EPCC showcases aquaponics greenhouse
Tuesday El Paso Community College held a ceremony to showcase a new laboratory — but it isn’t a science lab, it’s a self sustaining aquaponics lab that is maintained by EPCC’s culinary program.
It’s a concept some say is fairly unknown in far West Texas. Instructors say El Paso’s future chefs will have an upper hand in organic, eco-friendly, self-sustaining farming practices.
From the outside it looks like a typical greenhouse.
Yes you’ll see some lettuce growing or basil ready to plant but fish in a tank?
“It’s not just about making food it’s about showing students where the food comes from,” said EPCC culinary instructor Jesus Lugo.
Lugo explains it isn’t an ordinary greenhouse.
The greenhouse is a aquaponics greenhouse that incorporates fish farming with produce farming.
EPCC officials say it uses a lot less water than traditional farming and can be sustainable and eco-friendly.
Students begin with maintaining fish such as tilapia in a tank, then they set up herbs and other plants like lettuce to grow.
The wastewater from the fish is piped to the plants. The nutrients from the water help the plants grow and some of those plants are used to feed the fish. It’s a continuous cycle.
Culinary students are involved every step of the process.
“They take care of the greenhouse, they take care of the fish, they take care of feeding them watering them, making sure that their chemicals are correct, they pick the weeds, so it is a labor of love,” Lugo said.
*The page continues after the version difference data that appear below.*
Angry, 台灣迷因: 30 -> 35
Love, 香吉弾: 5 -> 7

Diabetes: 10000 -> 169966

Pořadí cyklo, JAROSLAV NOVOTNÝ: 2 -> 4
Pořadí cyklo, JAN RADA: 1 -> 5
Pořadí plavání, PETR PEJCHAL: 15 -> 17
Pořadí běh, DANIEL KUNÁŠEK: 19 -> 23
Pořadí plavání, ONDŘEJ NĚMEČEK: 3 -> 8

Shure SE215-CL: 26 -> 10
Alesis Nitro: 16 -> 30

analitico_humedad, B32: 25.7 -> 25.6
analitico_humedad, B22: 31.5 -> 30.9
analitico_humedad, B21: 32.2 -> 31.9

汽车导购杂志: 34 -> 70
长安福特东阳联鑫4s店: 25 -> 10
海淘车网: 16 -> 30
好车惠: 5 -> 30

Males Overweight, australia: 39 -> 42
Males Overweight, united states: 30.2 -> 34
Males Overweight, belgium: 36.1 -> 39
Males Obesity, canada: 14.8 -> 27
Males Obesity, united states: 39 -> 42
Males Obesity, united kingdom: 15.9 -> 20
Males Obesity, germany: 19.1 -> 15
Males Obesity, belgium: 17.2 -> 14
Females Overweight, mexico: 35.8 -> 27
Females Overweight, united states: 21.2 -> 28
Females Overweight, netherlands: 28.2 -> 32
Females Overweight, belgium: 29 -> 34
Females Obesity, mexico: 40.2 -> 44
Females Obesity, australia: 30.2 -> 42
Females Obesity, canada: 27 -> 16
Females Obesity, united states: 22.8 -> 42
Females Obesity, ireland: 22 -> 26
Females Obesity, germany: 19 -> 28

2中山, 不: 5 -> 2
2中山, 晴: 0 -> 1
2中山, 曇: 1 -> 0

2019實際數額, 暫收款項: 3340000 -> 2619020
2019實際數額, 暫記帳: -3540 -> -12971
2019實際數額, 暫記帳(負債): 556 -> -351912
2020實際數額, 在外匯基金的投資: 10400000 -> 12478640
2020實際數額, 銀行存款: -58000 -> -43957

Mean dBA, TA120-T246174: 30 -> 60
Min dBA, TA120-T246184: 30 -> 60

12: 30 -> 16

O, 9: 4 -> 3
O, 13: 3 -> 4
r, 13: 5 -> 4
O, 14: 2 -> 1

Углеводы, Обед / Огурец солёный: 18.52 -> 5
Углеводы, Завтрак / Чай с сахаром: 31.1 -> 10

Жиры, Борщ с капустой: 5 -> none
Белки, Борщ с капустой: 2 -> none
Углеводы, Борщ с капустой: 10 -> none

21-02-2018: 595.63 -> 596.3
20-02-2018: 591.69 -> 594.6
The Green Advantage aquaponics greenhouse was paid for by a grant from the United States Department of Agriculture and the University of Texas at El Paso with a cost of $220,000.
The food served at the ceremony was made with herbs grown in the aquaponics green house and although it’s still in the beginning stages Lugo is already thinking of future possibilities.
“Once we get the vegetables going we want to have a farmers market and students can prepare food and show them what we can do with the food we are growing,” Lugo said.
The greenhouse uses solar power to run some of the equipment. It isn’t 100 percent sustainable yet but they say it will be soon. And, when they are fully grown, the tilapia will be up for dinner too.